Трое приятелей выбрали этот путь, потому что, насколько они знали, на всем пространстве между башней Дамёз и воротами Старого рынка часовых не было, ибо с этой стороны неприятель никаких действий еще не предпринимал.
Бульвар был темен и пустынен.
Почему этот отряд, несмотря на свой устрашающий вид, не питавший никаких воинственных намерений, имел такой странный состав: с одной стороны, Ивонне, а с другой — Генрих и Франц Шарфенштайны?
В силу того естественного закона, что в этом мире слабость ищет силу, а сила любит слабость.
С кем из своих восьми товарищей Ивонне был связан теснее всего?

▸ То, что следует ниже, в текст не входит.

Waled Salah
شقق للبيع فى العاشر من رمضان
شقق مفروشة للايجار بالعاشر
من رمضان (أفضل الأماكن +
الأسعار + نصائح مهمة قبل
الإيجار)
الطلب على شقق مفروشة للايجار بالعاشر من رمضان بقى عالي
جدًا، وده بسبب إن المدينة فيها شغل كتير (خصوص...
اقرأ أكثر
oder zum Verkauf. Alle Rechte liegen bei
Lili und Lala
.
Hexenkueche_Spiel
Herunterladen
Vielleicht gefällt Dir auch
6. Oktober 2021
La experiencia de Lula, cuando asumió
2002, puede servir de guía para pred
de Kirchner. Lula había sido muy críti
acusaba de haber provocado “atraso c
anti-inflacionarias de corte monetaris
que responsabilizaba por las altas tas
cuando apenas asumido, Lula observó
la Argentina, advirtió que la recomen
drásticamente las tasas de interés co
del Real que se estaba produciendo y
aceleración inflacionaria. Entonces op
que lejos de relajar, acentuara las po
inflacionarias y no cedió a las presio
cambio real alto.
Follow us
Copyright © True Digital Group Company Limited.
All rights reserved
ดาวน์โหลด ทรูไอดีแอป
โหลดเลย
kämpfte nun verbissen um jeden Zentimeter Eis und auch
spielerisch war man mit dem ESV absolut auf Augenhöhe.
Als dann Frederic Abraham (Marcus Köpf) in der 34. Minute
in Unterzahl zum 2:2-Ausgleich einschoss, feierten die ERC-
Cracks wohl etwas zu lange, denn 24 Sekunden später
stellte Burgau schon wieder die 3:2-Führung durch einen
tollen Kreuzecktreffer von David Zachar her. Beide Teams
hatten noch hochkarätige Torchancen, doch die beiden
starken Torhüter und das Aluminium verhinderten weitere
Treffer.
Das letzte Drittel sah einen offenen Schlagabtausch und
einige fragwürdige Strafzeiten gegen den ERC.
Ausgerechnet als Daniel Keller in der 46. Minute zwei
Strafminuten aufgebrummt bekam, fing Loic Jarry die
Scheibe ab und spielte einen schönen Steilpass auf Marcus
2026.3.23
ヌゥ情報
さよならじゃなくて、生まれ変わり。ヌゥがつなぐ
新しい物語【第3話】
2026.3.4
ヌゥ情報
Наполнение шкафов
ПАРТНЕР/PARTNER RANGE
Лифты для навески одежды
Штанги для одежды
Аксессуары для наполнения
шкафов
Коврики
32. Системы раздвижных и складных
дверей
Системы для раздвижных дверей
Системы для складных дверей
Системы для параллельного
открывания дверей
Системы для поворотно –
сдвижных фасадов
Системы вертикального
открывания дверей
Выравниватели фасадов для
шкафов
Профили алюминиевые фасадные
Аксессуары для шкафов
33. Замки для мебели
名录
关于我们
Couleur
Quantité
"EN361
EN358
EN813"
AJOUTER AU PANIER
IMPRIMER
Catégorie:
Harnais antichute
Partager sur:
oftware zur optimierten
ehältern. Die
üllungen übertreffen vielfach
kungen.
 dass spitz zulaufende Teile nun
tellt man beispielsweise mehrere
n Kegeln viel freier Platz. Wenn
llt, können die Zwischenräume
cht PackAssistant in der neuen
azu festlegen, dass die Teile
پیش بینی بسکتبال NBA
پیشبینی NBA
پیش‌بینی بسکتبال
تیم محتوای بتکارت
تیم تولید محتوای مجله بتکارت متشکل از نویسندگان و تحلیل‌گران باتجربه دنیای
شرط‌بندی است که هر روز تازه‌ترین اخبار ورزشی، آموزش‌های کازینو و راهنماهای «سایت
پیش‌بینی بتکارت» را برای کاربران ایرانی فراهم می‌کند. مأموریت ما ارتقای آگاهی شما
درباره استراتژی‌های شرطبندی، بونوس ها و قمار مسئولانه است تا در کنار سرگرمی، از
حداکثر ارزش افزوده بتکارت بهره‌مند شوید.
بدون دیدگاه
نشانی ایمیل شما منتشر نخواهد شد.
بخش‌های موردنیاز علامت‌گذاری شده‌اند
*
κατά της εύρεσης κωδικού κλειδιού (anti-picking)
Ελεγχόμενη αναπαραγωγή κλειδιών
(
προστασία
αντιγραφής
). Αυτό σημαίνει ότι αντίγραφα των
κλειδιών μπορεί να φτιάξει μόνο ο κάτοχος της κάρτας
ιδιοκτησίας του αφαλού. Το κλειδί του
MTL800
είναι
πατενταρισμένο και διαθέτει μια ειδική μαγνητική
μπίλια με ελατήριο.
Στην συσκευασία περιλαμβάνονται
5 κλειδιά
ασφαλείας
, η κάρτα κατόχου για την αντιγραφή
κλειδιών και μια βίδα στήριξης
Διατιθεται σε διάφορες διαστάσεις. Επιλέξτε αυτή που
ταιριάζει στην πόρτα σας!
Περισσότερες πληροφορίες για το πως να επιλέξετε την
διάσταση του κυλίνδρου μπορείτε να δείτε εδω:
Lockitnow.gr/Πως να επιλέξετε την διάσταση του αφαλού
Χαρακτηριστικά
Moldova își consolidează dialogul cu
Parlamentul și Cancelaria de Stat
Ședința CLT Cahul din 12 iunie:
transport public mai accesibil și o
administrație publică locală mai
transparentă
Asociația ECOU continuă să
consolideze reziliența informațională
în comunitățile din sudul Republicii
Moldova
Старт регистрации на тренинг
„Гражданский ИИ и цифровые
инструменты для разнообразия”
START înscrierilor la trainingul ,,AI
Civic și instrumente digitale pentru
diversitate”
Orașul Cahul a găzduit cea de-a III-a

С Генрихом и Францем. Почему? Потому что они были самые сильные, а он — самый слабый.
Как только у Шарфенштайнов выдавалась свободная минута, с кем они старались провести ее вместе? С Ивонне.
И Ивонне тоже, когда нуждался в помощи, к кому обращался за ней? К Шарфенштайнам.
Всегда тщательно, кокетливо и элегантно одетый, что резко отличалось от непритязательной солдатской одежды двух великанов, Ивонне казался в их сопровождении ребенком из хорошего дома, ведущим на поводу двух сторожевых псов.
Именно по причине этого притяжения слабости к силе и симпатии силы к слабости в тот вечер Ивонне обратился к Шарфенштайнам и спросил, не проводят ли они его, и они, как всегда, тотчас встали, взяли оружие и ответили:
— Окотно, mein Herr Ивонне.
Шарфенштайны, обращаясь к Ивонне, называли его "господин", чего не делали по отношению ни к кому другому из своих товарищей.
Дело в том, что их дружба к Ивонне была окрашена глубоким уважением. Никогда не случалось ни дяде, ни племяннику заговорить в его присутствии; наоборот, они, ограничиваясь одобрительными кивками, слушали, как он рассказывает о красивых женщинах, хорошем оружии, изысканной одежде, и время от времени — разумеется, в ответ на его остроты — смеялись своим особенным, грубым смехом.
И если Ивонне говорил им: "Пойдем со мной", их не интересовало, куда он идет, достаточно было того, что он сказал "Идем!", и они следовали за этим чарующим светилом их сознания, как спутники за планетой.
В тот вечер Ивонне шел на свидание; он сказал: "Идем!", и, как мы видим, они пошли.
Но с какой целью взял он их с собой на свидание, когда присутствие посторонних лиц весьма стеснительно?
Прежде всего поспешим сказать, что храбрые немцы не были неудобными свидетелями; они закрывали один глаз, и два, и три, и четыре по одному только слову, знаку или жесту своего товарища и старательно держали глаза закрытыми, пока знаком, жестом или словом их товарищ не позволял их открыть.
Ивонне взял их с собой, поскольку, напомним, для того чтобы добраться до окна Гудулы, ему нужна была лестница, и он решил, что вместо лестницы проще взять Шарфенштайнов, ибо это было совершенно то же самое.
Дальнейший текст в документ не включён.